Word embeddings can also be trained to identify relations such as:
- KING - MAN + WOMAN = QUEEN
- PARIS - FRANCE + ENGLAND = LONDON
There are a few techniques to determine if these embeddings are trained on a large enough corpus (i.e., Wikipedia), the most prevalent being word2vec and GloVe. We will go over both below.
Word2vec is an algorithm created by Google that utilizes two different types of model architecture for computing vector representations of words:
- Continuous Bag-of-Words (CBOW)
In the CBOW model, the aim is to fill in the missing word given its neighboring context. For example, when given the words “When”, “in”, “____”, “speak”, “French,” the algorithm is trained so that it knows that “France” is the obvious choice.
In the skip-gram model, the aim is to predict the context. For example, when given the word “France,” the algorithm is trained so that it predicts “When,” “in,” “speak,” and “French” as its neighboring words.
Let’s see what’s really happening in the above skip-gram diagram:
- Input Layer:
- Since we want to understand how to represent words, words is our input here. However, we can’t just feed a word in the string form to a neural network.
- The way we represent individual words is through a unique index mapping, i.e. each word has a unique index. For instance, if we have V distinct words, then our objective is to learn the representation of each of these V words/indexes in the form of some D dimensional vector.
- We one-hot encode the word indexes, i.e. each word goes from being an index into a V dimensional vector of zeroes, with 1 only at the index it represents.
- So “France” is represented by something like: [0, 0, 1, 0, 0,.......0]1*V where the index for “France” is 2.
- Projection Layer:
- Since our vocabulary size is V and we want to learn a D dimensional representation for each word in the vocabulary, the projection layer is a V*D matrix.
- Output Layer:
- This layer takes the output of the Projection layer and creates a probability distribution using a softmax function across the V words. The learning phase tunes the projection layer so that eventually words like “When,” “in,” “speak,” and “French” have a higher probability than other words in V when “France” is the input.
After the training phase, the projection layer is picked up and used as the word embeddings for the V words. The projection layer simply becomes a lookup table where each ith row represents the embeddings for the word with index i.

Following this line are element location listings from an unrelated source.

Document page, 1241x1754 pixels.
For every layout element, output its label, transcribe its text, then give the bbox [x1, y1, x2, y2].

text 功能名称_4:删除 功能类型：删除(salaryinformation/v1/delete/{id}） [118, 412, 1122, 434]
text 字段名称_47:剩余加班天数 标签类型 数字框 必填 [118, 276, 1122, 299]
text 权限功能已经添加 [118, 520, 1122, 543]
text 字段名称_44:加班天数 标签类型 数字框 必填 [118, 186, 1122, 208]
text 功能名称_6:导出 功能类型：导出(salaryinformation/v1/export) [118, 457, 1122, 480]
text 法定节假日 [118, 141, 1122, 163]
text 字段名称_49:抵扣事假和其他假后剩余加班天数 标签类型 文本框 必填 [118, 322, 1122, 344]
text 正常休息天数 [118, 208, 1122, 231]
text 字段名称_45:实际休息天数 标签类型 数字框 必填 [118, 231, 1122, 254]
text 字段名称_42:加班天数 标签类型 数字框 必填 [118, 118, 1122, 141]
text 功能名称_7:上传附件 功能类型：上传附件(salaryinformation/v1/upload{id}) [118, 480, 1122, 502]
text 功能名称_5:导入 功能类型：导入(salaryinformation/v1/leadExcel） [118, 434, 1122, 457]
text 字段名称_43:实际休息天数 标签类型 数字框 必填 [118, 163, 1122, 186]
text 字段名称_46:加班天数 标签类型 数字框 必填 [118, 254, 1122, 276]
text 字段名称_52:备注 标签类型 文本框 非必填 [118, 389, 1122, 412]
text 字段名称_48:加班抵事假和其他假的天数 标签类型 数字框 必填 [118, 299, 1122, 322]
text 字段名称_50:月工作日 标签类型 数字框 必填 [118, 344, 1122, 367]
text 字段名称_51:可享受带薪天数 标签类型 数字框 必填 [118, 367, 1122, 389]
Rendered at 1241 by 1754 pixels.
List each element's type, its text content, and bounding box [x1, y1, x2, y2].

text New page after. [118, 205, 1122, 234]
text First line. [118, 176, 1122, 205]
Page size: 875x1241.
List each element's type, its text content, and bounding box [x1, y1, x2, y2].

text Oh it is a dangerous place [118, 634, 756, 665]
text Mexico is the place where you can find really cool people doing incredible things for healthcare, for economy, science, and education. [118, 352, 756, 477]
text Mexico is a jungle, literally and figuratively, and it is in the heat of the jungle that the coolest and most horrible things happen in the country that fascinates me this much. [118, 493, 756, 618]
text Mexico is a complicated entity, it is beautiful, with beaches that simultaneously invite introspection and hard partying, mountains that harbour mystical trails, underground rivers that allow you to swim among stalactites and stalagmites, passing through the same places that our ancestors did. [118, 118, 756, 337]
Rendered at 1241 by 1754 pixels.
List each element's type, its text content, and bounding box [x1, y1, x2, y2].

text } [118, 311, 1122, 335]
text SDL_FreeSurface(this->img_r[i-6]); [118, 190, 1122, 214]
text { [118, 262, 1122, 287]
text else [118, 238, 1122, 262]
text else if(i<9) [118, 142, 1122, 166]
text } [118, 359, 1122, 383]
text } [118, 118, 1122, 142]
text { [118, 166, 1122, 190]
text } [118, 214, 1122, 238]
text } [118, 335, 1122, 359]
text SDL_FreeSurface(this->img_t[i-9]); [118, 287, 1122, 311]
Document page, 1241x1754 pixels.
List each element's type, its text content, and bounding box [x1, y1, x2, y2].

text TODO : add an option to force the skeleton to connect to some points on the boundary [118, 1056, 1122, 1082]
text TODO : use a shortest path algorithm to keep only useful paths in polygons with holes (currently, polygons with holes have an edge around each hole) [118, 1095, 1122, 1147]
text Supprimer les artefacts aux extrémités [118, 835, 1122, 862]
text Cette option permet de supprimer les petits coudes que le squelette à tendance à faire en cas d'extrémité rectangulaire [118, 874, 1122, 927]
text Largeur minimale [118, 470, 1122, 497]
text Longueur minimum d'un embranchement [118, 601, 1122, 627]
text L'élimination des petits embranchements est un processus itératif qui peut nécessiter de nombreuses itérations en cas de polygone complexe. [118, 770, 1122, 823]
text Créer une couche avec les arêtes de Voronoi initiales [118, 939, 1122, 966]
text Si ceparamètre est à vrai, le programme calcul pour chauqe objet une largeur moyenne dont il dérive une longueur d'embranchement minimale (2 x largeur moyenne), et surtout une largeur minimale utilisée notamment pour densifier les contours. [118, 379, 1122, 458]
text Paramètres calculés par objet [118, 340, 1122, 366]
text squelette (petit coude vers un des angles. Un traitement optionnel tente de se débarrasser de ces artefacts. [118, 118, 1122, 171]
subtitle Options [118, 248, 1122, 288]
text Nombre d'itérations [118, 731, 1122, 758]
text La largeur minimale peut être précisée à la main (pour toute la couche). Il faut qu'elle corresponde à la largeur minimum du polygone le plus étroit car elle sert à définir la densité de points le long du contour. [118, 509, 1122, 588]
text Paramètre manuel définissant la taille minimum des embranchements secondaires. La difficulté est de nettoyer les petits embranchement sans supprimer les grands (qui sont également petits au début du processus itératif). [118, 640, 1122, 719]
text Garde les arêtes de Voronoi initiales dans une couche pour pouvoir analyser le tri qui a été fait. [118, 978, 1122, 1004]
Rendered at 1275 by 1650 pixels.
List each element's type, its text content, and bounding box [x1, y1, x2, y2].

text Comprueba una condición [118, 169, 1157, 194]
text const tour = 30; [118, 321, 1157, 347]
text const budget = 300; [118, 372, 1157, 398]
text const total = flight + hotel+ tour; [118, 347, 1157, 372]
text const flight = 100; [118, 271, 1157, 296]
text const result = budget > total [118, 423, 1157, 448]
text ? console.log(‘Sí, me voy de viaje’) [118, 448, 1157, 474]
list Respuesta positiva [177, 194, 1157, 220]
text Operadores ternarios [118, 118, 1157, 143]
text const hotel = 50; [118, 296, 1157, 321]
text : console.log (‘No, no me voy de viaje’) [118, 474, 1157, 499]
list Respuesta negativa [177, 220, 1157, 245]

GloVe is an algorithm developed by Stanford researchers who argue that the ratio of word-word co-occurrence probabilities have the potential to encode some form of meaning.
Consider the following example:
Target words: ice, steam
Probe words: solid, gas, water, fashion
As you would expect, ice co-occurs with solid way more often than with gas, just like steam co-occurs more frequently with gas than with solid, and both ice and steam co-occur more frequently with water (being a common feature) and seldom with an unrelated word like fashion.
The ratios of each word shown in the third row of the diagram really starts to clear out the noise from non-deterministic features like water and fashion. Really large values correlate well with the properties of the numerator (ice) and really small values correlate well with the denominator (steam). This demonstrates just how simple ratios can represent meaning—in this case, thermodynamic phases—such as solid with ice and gas with steam.
The usage of GloVe is the same as word2vec, just with a different take on generating the V*D projection layer.
Word embeddings can be considered an integral part of NLP models. As an unsupervised learning technique, it can be trained on any corpus without the need for any human annotation. They provide a nice starting point for training any neural network, taking text as its input (you will have to convert that to indices first) since they capture similarity and relations like we saw in the examples above.
To sum it all up in one line:
When given a word, we represent it using an index and learn to represent it using a D-dimensional vector so that the mappings using those vectors capture some sort of relation and similarity in words.